*Task statement:*
Return the data exactly, apart from leaving out the pictures.

*Supplied data:*
▼
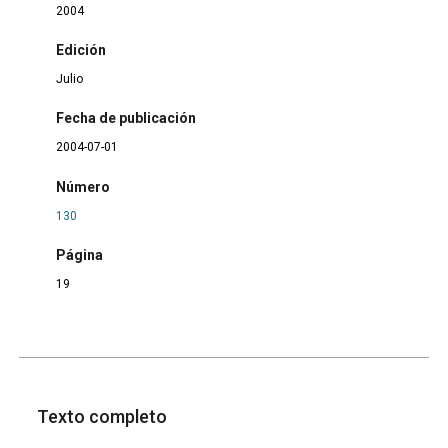
2004
Edición
Julio
Fecha de publicación
2004-07-01
Número
130
Página
19
Texto completo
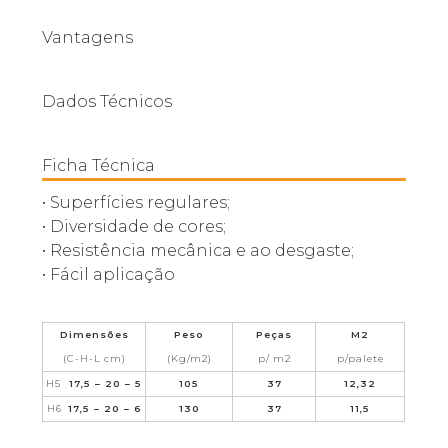
Vantagens
Dados Técnicos
Ficha Técnica
• Superfícies regulares;
• Diversidade de cores;
• Resistência mecânica e ao desgaste;
• Fácil aplicação
Dimensões
Peso
Peças
M2
(C-H-L cm)
(Kg/m2)
p/ m2
p/palete
H5
17,5 – 20 – 5
105
37
12,32
H6
17,5 – 20 – 6
130
37
11,5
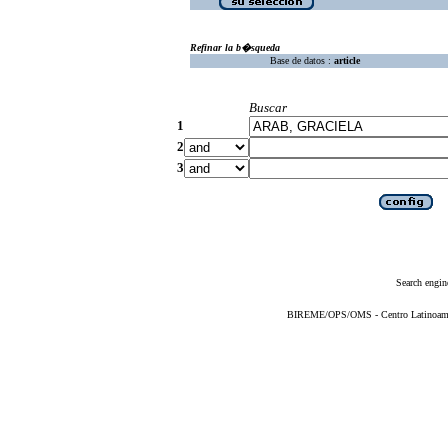
Refinar la b�squeda
Base de datos :
article
Buscar
1
2
3
Search engin
BIREME/OPS/OMS - Centro Latinoameric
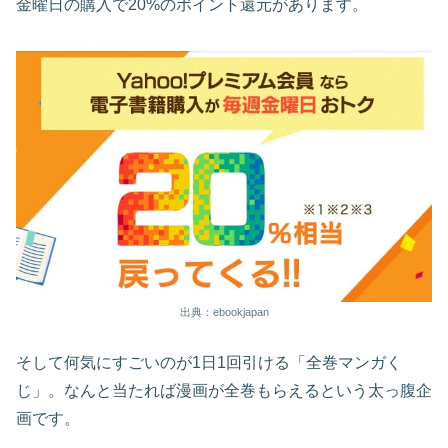
金曜日の購入で20%のポイント還元があります。
出典：ebookjapan
そして何気にすごいのが1日1回引ける「全巻マンガく
じ」。なんと当たれば漫画が全巻もらえるという太っ腹企
画です。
▲
*Exercise answer:*
2004
Edición
Julio
Fecha de publicación
2004-07-01
Número
130
Página
19
Texto completo
Vantagens
Dados Técnicos
Ficha Técnica
• Superfícies regulares;
• Diversidade de cores;
• Resistência mecânica e ao desgaste;
• Fácil aplicação
Dimensões
Peso
Peças
M2
(C-H-L cm)
(Kg/m2)
p/ m2
p/palete
H5
17,5 – 20 – 5
105
37
12,32
H6
17,5 – 20 – 6
130
37
11,5
Refinar la b�squeda
Base de datos :
article
Buscar
1
2
3
Search engin
BIREME/OPS/OMS - Centro Latinoameric
金曜日の購入で20%のポイント還元があります。
出典：ebookjapan
そして何気にすごいのが1日1回引ける「全巻マンガく
じ」。なんと当たれば漫画が全巻もらえるという太っ腹企
画です。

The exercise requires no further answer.